DISTRIBUTED GENERATION PLANNING IN AN UNBALANCED THREE-PHASE DISTRIBUTION NETWORK USING FIREFLY ALGORITHM AND VOLTAGE STABILITY INDEX METHODS

Abstract

This research presents the use of the Firefly Algorithm (FA) and the Voltage Stability Index (VSI) for optimizing Distributed Generation (DG) planning within an unbalanced three-phase distribution network. The VSI was employed to identify the optimal DG location, while the FA determined the appropriate sizing of the generators.

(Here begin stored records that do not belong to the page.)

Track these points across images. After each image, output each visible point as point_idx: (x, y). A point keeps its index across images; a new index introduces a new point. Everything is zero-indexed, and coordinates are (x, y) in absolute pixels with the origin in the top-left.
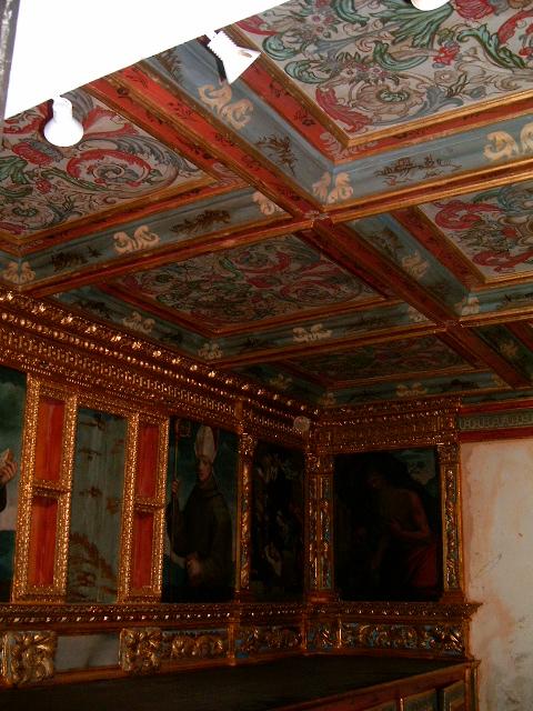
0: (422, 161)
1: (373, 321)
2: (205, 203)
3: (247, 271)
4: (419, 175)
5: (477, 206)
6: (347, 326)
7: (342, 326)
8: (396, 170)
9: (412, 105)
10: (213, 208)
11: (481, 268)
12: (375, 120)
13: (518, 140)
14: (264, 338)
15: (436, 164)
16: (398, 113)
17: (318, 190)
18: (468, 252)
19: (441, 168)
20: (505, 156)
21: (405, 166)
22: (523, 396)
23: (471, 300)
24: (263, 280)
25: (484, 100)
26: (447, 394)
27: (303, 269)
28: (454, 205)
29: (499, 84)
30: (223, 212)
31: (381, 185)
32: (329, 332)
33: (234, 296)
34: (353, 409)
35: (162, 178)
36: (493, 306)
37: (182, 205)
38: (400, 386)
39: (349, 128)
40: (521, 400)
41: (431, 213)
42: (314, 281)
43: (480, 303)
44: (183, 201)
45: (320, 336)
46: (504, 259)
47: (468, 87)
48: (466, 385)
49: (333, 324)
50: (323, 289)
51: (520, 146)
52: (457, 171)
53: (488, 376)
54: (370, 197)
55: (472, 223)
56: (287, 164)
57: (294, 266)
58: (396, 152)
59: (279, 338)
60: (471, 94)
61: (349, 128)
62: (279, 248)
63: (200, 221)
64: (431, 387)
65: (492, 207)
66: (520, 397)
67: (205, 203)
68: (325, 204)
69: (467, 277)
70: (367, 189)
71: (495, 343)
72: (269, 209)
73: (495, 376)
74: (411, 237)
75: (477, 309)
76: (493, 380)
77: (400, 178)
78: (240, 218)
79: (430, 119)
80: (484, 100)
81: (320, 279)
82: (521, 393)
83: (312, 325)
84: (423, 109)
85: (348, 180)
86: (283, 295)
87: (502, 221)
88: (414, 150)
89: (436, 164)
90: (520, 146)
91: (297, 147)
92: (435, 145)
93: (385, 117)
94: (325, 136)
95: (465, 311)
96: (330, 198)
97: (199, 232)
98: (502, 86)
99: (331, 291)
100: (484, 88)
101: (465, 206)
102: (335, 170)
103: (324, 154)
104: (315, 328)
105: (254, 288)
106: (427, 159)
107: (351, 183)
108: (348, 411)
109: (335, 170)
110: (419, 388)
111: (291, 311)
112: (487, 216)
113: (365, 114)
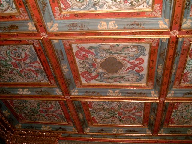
0: (80, 25)
1: (44, 91)
2: (12, 22)
3: (14, 58)
4: (78, 29)
5: (88, 51)
6: (35, 91)
7: (34, 91)
8: (72, 26)
9: (83, 5)
10: (14, 24)
11: (82, 78)
12: (71, 7)
13: (108, 25)
14: (8, 90)
15: (84, 27)
16: (79, 7)
17: (48, 25)
18: (80, 70)
19: (85, 28)
20: (103, 29)
21: (75, 25)
22: (80, 137)
23: (76, 91)
24: (16, 64)
25: (103, 10)
26: (57, 131)
27: (30, 63)
28: (82, 49)
29: (108, 5)
30: (17, 26)
31: (67, 29)
32: (30, 92)
33: (5, 69)
34: (26, 131)
35: (3, 8)
36: (82, 94)
37: (4, 21)
38: (43, 126)
39: (64, 7)
40: (80, 138)
41: (75, 49)
42: (32, 70)
43: (78, 92)
44: (5, 20)
45: (26, 93)
46: (89, 77)
47: (100, 4)
48: (64, 129)
49: (32, 90)
50: (33, 74)
51: (108, 26)
52: (89, 30)
53: (71, 128)
54: (62, 32)
55: (85, 57)
56: (43, 12)
57: (28, 61)
58: (74, 21)
59: (12, 91)
60: (99, 6)
61: (64, 7)
62: (26, 52)
63: (8, 28)
64: (52, 128)
65: (92, 53)
66: (79, 137)
67: (12, 22)
68: (49, 31)
69: (77, 82)
70: (62, 29)
71: (78, 111)
72: (31, 27)
73: (73, 128)
74: (66, 58)
75: (77, 94)
76: (72, 129)
77: (72, 28)
78: (22, 29)
79: (86, 12)
80: (103, 10)
81: (34, 69)
82: (80, 136)
83: (25, 89)
84: (85, 7)
85: (58, 25)
86: (20, 73)
87: (93, 59)
88: (79, 21)
89: (84, 27)
90: (108, 26)
91: (48, 8)
92: (85, 21)
93: (75, 7)
94: (56, 8)
95: (73, 94)
96: (50, 30)
97: (7, 31)
98: (108, 6)
99: (35, 76)
100: (104, 5)
101: (85, 50)
102: (55, 22)
103: (54, 15)
104: (25, 90)
105: (12, 67)
106: (82, 24)
107: (58, 27)
108: (24, 132)
109: (55, 22)
110: (50, 128)
111: (20, 82)
112: (91, 56)
113: (70, 4)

The methodologies were applied to the standard IEEE 37-bus radial distribution network and a localized 19-bus Mahuta feeder.
The results show that, in the IEEE 37-bus network, the total power losses were 31.3543 kW for active power and 15.2829kVAr for reactive power without DG. After implementing the proposed method, the optimal DG location was identified at bus 34, with a size of 356 kW for active power and 170kVAr for reactive power, resulting in losses of 19.8329 kW and 10.0014kVAr, respectively. This reflects a loss reduction of 36.75% for active power and 34.56% for reactive power compared to the base case. The maximum loadability increased to 18% of initial loading with DG.
For the 19-bus Mahuta feeder, the optimal DG location was at bus 17, with sizes of 201.58 kW for active power and 115kVAr for reactive power. This setup achieved power loss reductions of 4.48% for active power and 5.62% for reactive power. The maximum loadability for both approaches were found to be 119% of initial loading. Compared to similar studies, the proposed method achieved loss reductions of 8.14% for active power and 30.42% for reactive power.